Dealing with Imposter Syndrome as an Entrepreneur

Do you ever feel like you don’t deserve to be where you are? Like you only achieved success because of luck? Like other people think you are more capable than you really are? If any of this sounds familiar, you may be one of the many entrepreneurs who are living with imposter syndrome (also known as imposter phenomenon). 

What is Imposter Syndrome?

Broadly speaking, imposter syndrome is the experience of feeling like a fraud. It was first identified in 1978 by psychologists Pauline Rose Clance and Suzanne Imes. Even though it is not a clinical diagnosis, it can seriously mess with mental health. It often causes anxiety and depression, and it can have negative impacts on your career and personal life. 

It’s more common than you think

In a paper published in 1999, psychologists David Dunning and Justin Kruger uncovered a type of cognitive bias that is known today as the Dunning-Kruger effect. The Dunning-Kruger effect highlights how people’s perception of their skill level doesn’t match their reality. So people perceive themselves to be either more or less capable than they really are (and the relationship between actual and perceived capability is inverse).

Research shows that approximately 70% of people will experience at least one occurrence of imposter syndrome during their lives. It is most commonly experienced by high-achievers or those embarking on a new venture. So it makes sense that when looking only at entrepreneurs, this number jumps up to 84%

What causes Imposter Syndrome?

The causes of imposter syndrome include societal pressure, upbringing, and personality traits. People who are pressured by their family and/or their community to achieve are more likely to experience imposter syndrome, as are people who score highly on the scales of perfectionism and neuroticism.

Being part of a marginalized population group increases a person’s risk of struggling with imposter syndrome. So does the introduction of a new challenge or opportunity into someone’s life (e.g. starting a business or successfully receiving your first round of funding!)

Types of Imposter Syndrome

Dr. Valerie Youn identified 5 different types of imposter syndrome which are briefly outlined below:

The Perfectionist: having a desire to always produce work that is 100% perfect.

The Expert: never feeling like you know enough.

The Soloist: asking or accepting help from others feels like a failure. 

The Natural Genius: not getting something right the first time is unacceptable.

The Superwoman/Superman: feeling unworthy of being where you are no matter how much or how hard you work. 
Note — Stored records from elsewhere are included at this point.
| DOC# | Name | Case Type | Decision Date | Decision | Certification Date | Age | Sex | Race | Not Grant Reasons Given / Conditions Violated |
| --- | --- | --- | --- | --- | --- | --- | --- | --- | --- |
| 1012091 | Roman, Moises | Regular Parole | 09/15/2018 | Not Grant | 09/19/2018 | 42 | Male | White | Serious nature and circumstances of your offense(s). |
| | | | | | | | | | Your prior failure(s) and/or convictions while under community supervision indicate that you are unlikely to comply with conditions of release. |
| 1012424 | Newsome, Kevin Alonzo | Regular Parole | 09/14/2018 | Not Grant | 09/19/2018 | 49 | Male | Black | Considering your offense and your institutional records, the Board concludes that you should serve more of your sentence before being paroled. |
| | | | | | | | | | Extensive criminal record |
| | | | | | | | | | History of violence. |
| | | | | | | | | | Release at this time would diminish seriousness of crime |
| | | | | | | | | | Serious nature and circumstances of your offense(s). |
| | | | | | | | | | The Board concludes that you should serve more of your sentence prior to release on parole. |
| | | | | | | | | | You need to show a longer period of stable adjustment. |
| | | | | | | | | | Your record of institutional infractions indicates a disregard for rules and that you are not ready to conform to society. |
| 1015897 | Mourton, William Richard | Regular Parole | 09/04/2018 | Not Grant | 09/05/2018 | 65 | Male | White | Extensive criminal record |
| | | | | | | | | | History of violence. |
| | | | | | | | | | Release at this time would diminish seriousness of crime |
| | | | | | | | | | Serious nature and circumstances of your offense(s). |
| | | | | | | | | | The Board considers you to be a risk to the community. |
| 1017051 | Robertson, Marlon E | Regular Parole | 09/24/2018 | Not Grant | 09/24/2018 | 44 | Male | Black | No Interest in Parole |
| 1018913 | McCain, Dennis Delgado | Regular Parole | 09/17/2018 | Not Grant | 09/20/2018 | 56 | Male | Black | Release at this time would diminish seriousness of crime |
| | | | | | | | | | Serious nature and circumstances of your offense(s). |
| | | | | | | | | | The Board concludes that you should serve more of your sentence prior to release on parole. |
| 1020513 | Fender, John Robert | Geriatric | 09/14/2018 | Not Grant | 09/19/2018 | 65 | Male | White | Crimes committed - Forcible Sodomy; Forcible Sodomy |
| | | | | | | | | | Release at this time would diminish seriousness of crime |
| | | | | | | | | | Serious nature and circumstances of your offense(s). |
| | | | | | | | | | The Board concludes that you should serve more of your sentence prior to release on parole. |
Most people are likely to feel like one or all of these people at some point in their lives, but when these feelings never switch off, they can become problematic. Imposter syndrome can negatively affect job performance, prevent people from taking on responsibilities that would be beneficial to them, and cause feelings of shame and depression. 

How to Mitigate Imposter Syndrome As An Entrepreneur

As with so many things in life, talking openly about having imposter syndrome is the first step to mitigating it. Talking to other people who have had similar experiences (or to a professional therapist) will make you feel less alone, prevent your emotions from spiraling out of control, and help you better understand your thoughts so that you can begin to change them.

Writing is also a helpful tool when it comes to mitigating imposter syndrome. Write down a list of accomplishments that you are proud of and then try to base your self-assessment off of that list, rather than letting your feelings of self-doubt and inadequacy get in the way. 

Other strategies include:

  1. Setting realistic goals
  2. Determining who your support system is and leaning on them when you need to, 
  3. Turning your feelings of doubt into tools for progress. For example, rather than saying, “I’m not good enough at fundraising to get the money I need to take my business to the next stage,” rather say, “Fundraising isn’t my biggest skill as an entrepreneur, so which resources can use to ensure that I get the money I need?’

As an entrepreneur, you will constantly be facing new challenges, and there will be many opportunities for imposter syndrome to slip into your life. This is a reminder that we are all works in progress, and nobody expects you to be perfect. Don’t let feelings of inadequacy hold you back from reaching your full potential!